A faithful copy of all the data is required; pictures should not be included.

DATA
::::

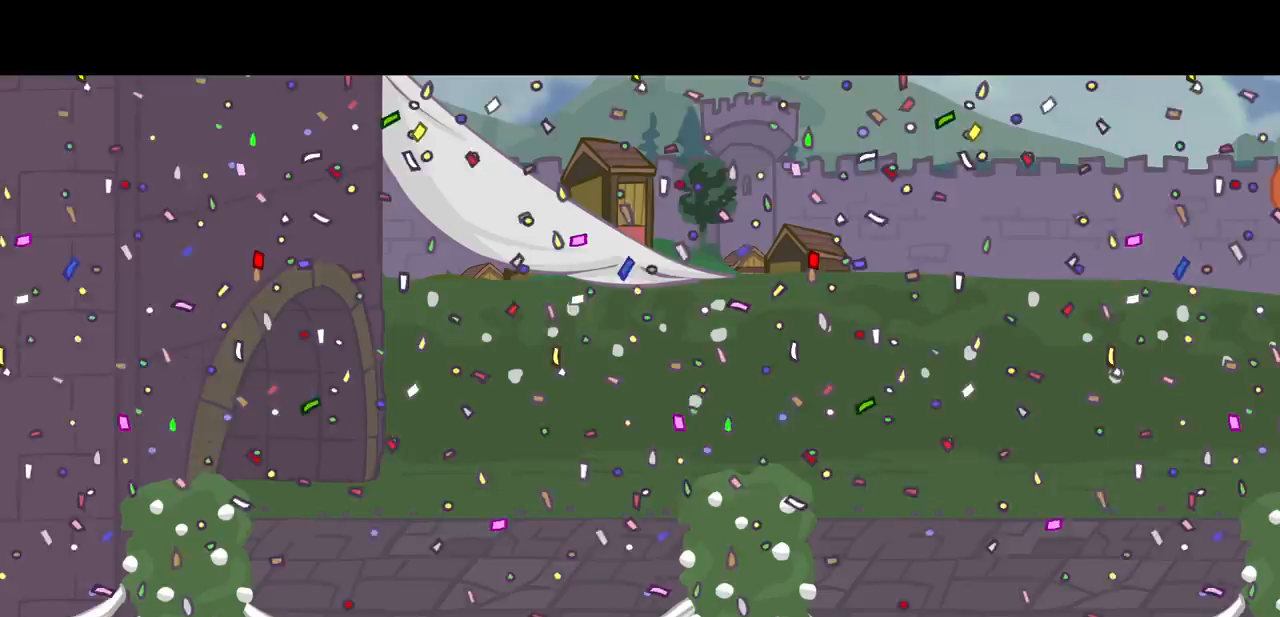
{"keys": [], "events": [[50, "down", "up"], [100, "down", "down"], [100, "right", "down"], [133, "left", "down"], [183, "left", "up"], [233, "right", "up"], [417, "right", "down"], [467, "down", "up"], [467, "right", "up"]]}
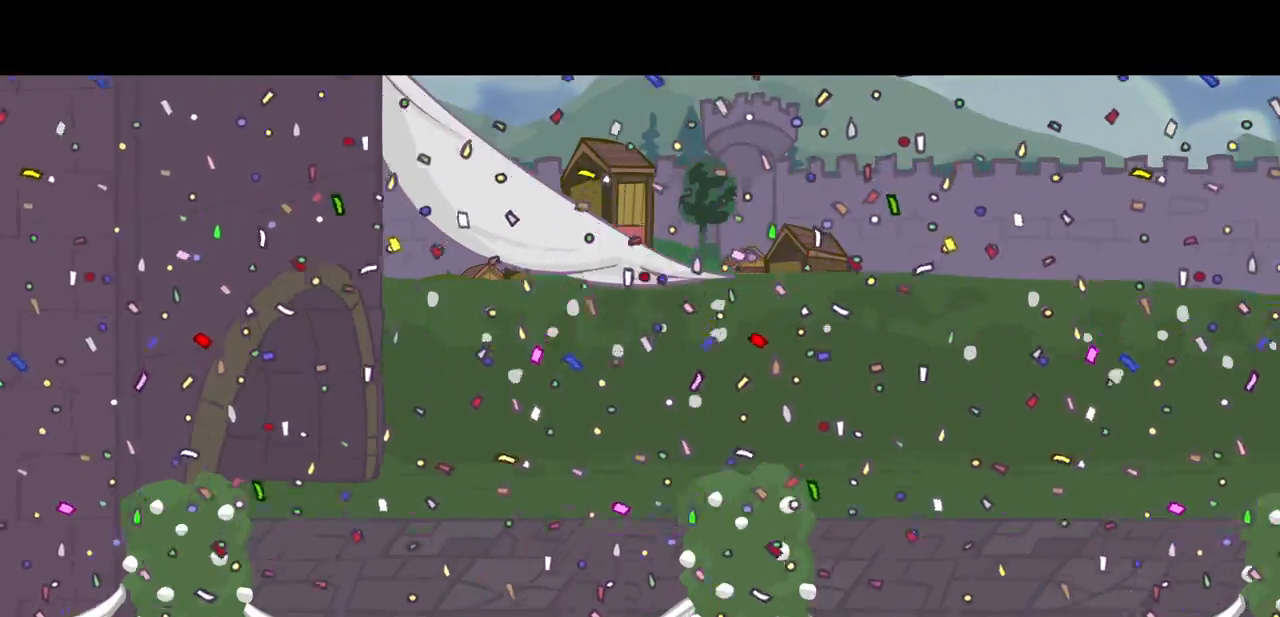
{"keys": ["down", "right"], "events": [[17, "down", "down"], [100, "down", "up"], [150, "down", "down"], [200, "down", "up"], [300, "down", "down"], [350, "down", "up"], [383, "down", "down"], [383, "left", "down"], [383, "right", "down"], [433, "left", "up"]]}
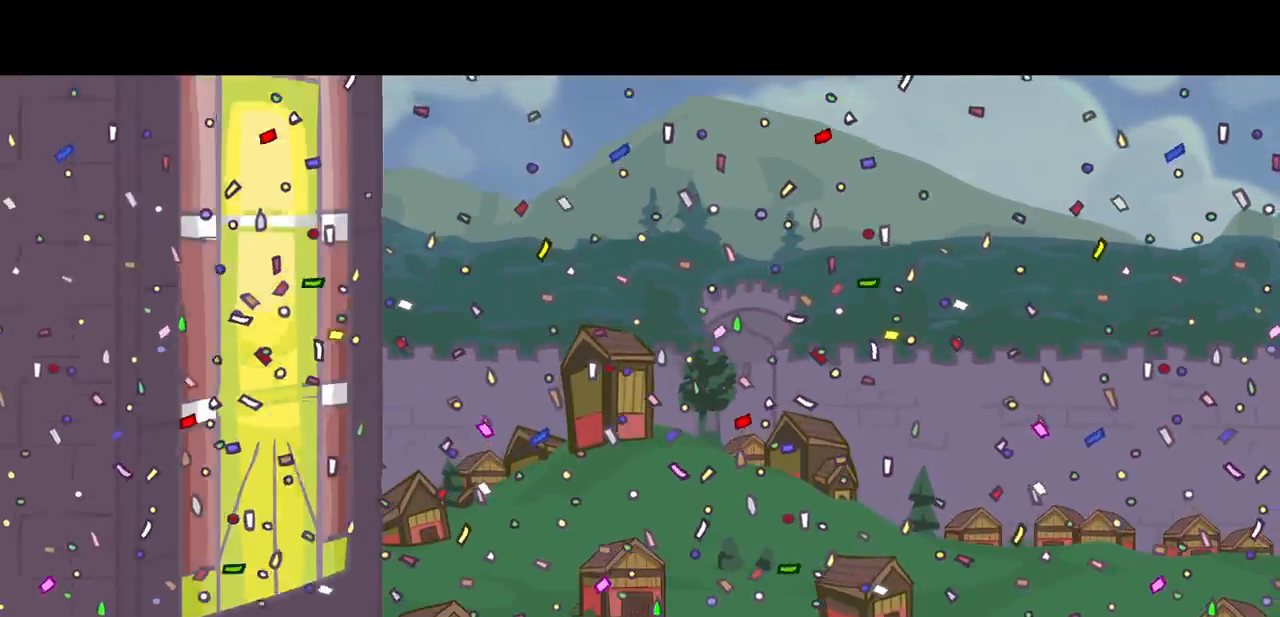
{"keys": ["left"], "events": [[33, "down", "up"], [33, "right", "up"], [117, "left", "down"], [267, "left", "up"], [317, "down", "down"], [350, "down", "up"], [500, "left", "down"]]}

::::

TASK RESPONSE
{"keys": [], "events": [[50, "down", "up"], [100, "down", "down"], [100, "right", "down"], [133, "left", "down"], [183, "left", "up"], [233, "right", "up"], [417, "right", "down"], [467, "down", "up"], [467, "right", "up"]]}
{"keys": ["down", "right"], "events": [[17, "down", "down"], [100, "down", "up"], [150, "down", "down"], [200, "down", "up"], [300, "down", "down"], [350, "down", "up"], [383, "down", "down"], [383, "left", "down"], [383, "right", "down"], [433, "left", "up"]]}
{"keys": ["left"], "events": [[33, "down", "up"], [33, "right", "up"], [117, "left", "down"], [267, "left", "up"], [317, "down", "down"], [350, "down", "up"], [500, "left", "down"]]}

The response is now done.